Le mécanisme de substitution entre biens gratuits et biens coûteux est à l’œuvre non seulement dans nos modèles de
consommation, mais aussi dans nos modèles de production. Il est possible de remplacer la confiance dans un salarié par une caméra
ou un surveillant. En 2002, près d’un Américain sur quatre était employé dans un travail de surveillance. Les gens travaillent dans un
climat de défiance et de rivalité qui augmente la production mais provoque une nouvelle détérioration de la confiance, laquelle
favorise à son tour le mécanisme de croissance.
On peut considérer que la sociologie est née à la fin du XIXe siècle des inquiétudes provoquées par l’affaiblissement
potentiel d’une communauté victime de l’industrialisation et de la modernité.

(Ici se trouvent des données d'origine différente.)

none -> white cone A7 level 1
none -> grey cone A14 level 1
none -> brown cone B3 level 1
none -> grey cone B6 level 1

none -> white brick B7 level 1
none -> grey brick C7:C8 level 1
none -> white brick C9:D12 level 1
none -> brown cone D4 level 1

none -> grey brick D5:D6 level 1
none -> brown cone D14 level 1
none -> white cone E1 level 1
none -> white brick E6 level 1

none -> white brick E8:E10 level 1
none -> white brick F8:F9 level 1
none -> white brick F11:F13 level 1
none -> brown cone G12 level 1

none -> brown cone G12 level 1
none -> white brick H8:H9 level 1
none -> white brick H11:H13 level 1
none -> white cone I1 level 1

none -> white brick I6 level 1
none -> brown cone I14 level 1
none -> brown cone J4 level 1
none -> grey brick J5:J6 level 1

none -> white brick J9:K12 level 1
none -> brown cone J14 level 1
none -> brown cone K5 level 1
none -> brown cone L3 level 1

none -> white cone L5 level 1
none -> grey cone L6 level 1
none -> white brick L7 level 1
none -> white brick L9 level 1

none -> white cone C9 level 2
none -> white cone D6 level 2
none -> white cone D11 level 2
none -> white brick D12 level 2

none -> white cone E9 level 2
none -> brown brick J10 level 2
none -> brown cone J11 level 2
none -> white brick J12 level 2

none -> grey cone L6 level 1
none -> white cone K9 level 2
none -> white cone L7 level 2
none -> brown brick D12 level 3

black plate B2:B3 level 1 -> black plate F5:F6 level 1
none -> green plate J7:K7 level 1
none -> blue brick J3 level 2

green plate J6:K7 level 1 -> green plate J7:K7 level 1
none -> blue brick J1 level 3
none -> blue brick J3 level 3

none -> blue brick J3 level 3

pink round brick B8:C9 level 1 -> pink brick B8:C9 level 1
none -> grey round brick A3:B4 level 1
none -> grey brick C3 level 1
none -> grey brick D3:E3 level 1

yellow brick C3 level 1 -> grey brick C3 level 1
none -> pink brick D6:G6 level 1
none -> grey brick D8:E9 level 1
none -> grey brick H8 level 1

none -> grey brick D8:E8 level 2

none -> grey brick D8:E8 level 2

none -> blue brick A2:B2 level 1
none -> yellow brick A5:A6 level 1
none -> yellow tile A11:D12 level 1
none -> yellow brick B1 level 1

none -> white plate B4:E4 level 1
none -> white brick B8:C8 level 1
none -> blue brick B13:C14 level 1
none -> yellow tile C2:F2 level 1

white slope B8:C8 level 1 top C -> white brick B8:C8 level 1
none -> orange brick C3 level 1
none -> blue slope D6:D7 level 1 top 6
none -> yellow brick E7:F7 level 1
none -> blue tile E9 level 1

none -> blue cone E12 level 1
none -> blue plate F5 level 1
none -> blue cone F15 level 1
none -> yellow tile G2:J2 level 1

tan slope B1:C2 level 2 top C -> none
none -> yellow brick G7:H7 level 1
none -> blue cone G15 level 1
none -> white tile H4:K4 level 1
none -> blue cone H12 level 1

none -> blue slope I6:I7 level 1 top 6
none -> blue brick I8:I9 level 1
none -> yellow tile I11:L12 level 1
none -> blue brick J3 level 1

2/6) Le modèle américain… à ne pas suivre
« La croissance NEG est la raison pour laquelle les Américains sont devenus plus riches économiquement et, en même
temps, plus malheureux. Le bonheur de l’Américain moyen est celui qui connaît l’évolution la plus défavorable de tout l’Occident : il
est en recul depuis la Seconde Guerre mondiale. Les données objectives sur le bien-être, comme les statistiques relatives aux suicides,
à la consommation de psychotropes ou à l’incidence des pathologies mentales, décrivent une situation pire que celle que suggèrent les
données subjectives. Le phénomène s’explique par l’effet conjugué d’une idéologie de la compétition et d’une propagande intensive
en faveur de la consommation. Les efforts déployés pour accroître la prospérité économique sont annulés par la détérioration des
relations humaines.
En 1994, un échantillon national d’adultes américains a été soumis à une série d’entretiens psychiatriques. Près de la moitié
des personnes interrogées avaient souffert d’au moins un trouble mental au cours de leur existence, et près du tiers avaient connu un
trouble mental au cours de l’année écoulée. Or les individus qui appartiennent aux jeunes générations semblent encore plus exposées
aux maladies mentales. Le jeune américain moyen de 9 à 17 ans présente, sur l’échelle de l’anxiété, un indice qui, en 1957, lui aurait
valu de se retrouver dans une clinique psychiatrique. Le résultat de ce Vietnam psychologique est qu’un nombre record des jeunes
consomment des anxiolytiques et des antidépresseurs. Ils savent aussi se passer des prescriptions médicales en usant de drogues et
d’alcool.
Les Etats-Unis constituent l’exemple à ne pas suivre. Or, au cours des dernières décennies, nous sommes devenus de plus en
plus américains ! La Grande-Bretagne particulièrement a connu une dégradation significative de la qualité relationnelle.